Last modified: 2013-12-04 18:46:19 UTC
Somehow I have the effect, that after importing pages from another wiki with Special:Import my apache and mysql take the CPU 50:50 and only work normaly again after restarting mysql. Making strace on the apache prozess with 50% CPU shows always the same: poll([{fd=82, events=POLLIN|POLLPRI}], 1, 0) = 0 (Timeout) write(82, "\370\0\0\0\3UPDATE /* JobQueueDB::claim"..., 252) = 252 read(82, "0\0\0\1\0\0\0\3\0\0\0(Rows matched: 0 Cha"..., 16384) = 52 and strace on mysql shows this (that's not helpful I think :/): getsockname(33, {sa_family=AF_FILE, path="/var/run/mysql"}, [30]) = 0 fcntl(33, F_SETFL, O_RDONLY) = 0 fcntl(33, F_GETFL) = 0x2 (flags O_RDWR) fcntl(33, F_SETFL, O_RDWR|O_NONBLOCK) = 0 setsockopt(33, SOL_IP, IP_TOS, [8], 4) = -1 EOPNOTSUPP (Operation not supported) futex(0x2b202ca082a4, FUTEX_WAKE_OP_PRIVATE, 1, 1, 0x2b202ca082a0, {FUTEX_OP_SET, 0, FUTEX_OP_CMP_GT, 1}) = 1 futex(0x2b202ca076e0, FUTEX_WAKE_PRIVATE, 1) = 1 select(13, [10 12], NULL, NULL, NULL) = 1 (in [12]) fcntl(12, F_SETFL, O_RDWR|O_NONBLOCK) = 0 accept(12, {sa_family=AF_FILE, NULL}, [2]) = 33 fcntl(12, F_SETFL, O_RDWR) It seams to me, that there is something going wrong with the Job Que
Sometimes I also get this error „JobQueueDB::doAck“. Die Datenbank meldete den Fehler „1205: Lock wait timeout exceeded; try restarting transaction (localhost)“ But it hides on a "second" page right bellow the normals wikipage I think this two error somehow belong to each other
Tentatively moving this to JobQueue component.

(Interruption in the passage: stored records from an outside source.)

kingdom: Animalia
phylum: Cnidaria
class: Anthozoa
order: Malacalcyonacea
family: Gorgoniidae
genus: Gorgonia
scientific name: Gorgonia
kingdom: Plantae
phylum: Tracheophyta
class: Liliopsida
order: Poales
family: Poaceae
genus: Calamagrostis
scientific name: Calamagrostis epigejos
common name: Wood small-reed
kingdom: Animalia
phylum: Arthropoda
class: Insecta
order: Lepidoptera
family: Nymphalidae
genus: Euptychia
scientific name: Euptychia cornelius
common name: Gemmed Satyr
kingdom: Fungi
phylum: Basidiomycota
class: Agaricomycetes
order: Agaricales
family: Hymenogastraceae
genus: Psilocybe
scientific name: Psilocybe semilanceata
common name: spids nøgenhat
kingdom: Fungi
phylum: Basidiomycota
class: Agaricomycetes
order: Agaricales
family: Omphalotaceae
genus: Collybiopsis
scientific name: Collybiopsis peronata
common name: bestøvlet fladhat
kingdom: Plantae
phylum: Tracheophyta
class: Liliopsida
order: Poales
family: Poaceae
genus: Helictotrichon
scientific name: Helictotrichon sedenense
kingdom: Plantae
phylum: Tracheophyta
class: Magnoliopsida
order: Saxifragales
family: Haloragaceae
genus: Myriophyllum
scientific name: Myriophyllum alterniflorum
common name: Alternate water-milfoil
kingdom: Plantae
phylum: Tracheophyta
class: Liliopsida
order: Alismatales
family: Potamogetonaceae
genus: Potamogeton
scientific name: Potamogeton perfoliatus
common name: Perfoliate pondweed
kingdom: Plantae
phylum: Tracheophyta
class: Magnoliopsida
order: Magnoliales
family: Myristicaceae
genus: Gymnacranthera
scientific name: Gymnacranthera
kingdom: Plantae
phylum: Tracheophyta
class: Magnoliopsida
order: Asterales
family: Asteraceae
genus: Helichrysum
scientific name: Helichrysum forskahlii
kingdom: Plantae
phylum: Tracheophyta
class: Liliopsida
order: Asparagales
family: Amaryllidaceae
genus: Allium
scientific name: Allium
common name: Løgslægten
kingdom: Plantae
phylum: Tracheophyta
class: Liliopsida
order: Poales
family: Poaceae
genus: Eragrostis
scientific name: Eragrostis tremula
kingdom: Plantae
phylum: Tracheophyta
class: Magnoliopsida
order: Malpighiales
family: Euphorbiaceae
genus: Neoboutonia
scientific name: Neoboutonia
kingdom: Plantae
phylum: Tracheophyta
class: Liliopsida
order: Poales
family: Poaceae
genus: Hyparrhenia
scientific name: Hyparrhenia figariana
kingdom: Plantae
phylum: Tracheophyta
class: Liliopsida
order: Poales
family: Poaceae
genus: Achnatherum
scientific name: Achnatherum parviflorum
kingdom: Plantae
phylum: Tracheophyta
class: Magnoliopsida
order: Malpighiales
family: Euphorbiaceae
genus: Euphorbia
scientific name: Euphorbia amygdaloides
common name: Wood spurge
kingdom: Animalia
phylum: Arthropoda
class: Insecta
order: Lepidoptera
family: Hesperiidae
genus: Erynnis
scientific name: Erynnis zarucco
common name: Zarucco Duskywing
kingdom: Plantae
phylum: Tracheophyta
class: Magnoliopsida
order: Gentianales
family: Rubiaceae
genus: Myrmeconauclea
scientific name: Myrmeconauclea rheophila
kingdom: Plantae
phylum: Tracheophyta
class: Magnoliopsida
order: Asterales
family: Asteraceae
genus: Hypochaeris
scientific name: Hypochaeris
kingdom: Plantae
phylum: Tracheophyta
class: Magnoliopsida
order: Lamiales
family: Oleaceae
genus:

The funny thing is, that looking into the JobQueue with maintaince/showJobs.php shows 0 and the apache process shows hunderst of this per second poll([{fd=82, events=POLLIN|POLLPRI}], 1, 0) = 0 (Timeout) write(82, "\370\0\0\0\3UPDATE /* JobQueueDB::claim"..., 252) = 252 read(82, "0\0\0\1\0\0\0\3\0\0\0(Rows matched: 0 Cha"..., 16384) = 52
Anybody an idea about this? I'm losing money because my wiki isn't running correctly. I have limited mysql with cpulimit to 30% but his also kills the wiki completely, that can not be that mysql is using 100% CPU for hours just because I imported a wikipage.
Is showJobs.php always empty or almost empty? Did you do anything to $wgJobTypeConf? JobQueueDB::claim doesn't get called unless a prior SELECT found a job. If $wgJobRunRate is high and there are many many page requests and only a few jobs (but there are at least some jobs), you could maybe get something like this sometimes. I'd be a bit skeptical about that. Maybe claimRandom() was in a tight loop but I don't see how that's possible either. You can try setting $wgJobRunRate = 0 and daemonizing maintenance/runJobs.php to run in the background instead of running jobs on random page requests.
My jobqueue has 20k. I set $wgJobRunRate = 0.1; maybe this helps. But this would take 3 years with the visits I have. And I'm afraid to kill my server when runing runJobs.php
Do you have any long running transactions (like from scripts doing queries in the background that take hours/days)? This can cause many many deleted but not purged rows in MySQL which can make the queue unusable.
What are long running transactions? Where can I check this? Yesterday I at around 22:00 UTC I made an import, then around 12 hours later the database run on to 30% (I set this as CPU Limit) and the ran on this level for 10 hours which made my wiki be unavailable for 10 hours! This is a really nasty problem, because this kills my Google and Bing rating and makes me lose money. My JobRunRate is at 0.1 and I have 20000 Jobs. What can I do to investigate this problem? I really need to solve this. This is the third time this month and it's really annoying.
https://gerrit.wikimedia.org/r/#/c/63819/ might help if jobs are still run on page views.
Any more on this?
DaSch: Is this still an issue? Did the patch in comment 9 help?
This is merged already. I haven't experienced any problems with the last imports. So this seams to help.
Thanks. Closing as FIXED as per last comment. Please reopen if this happens again.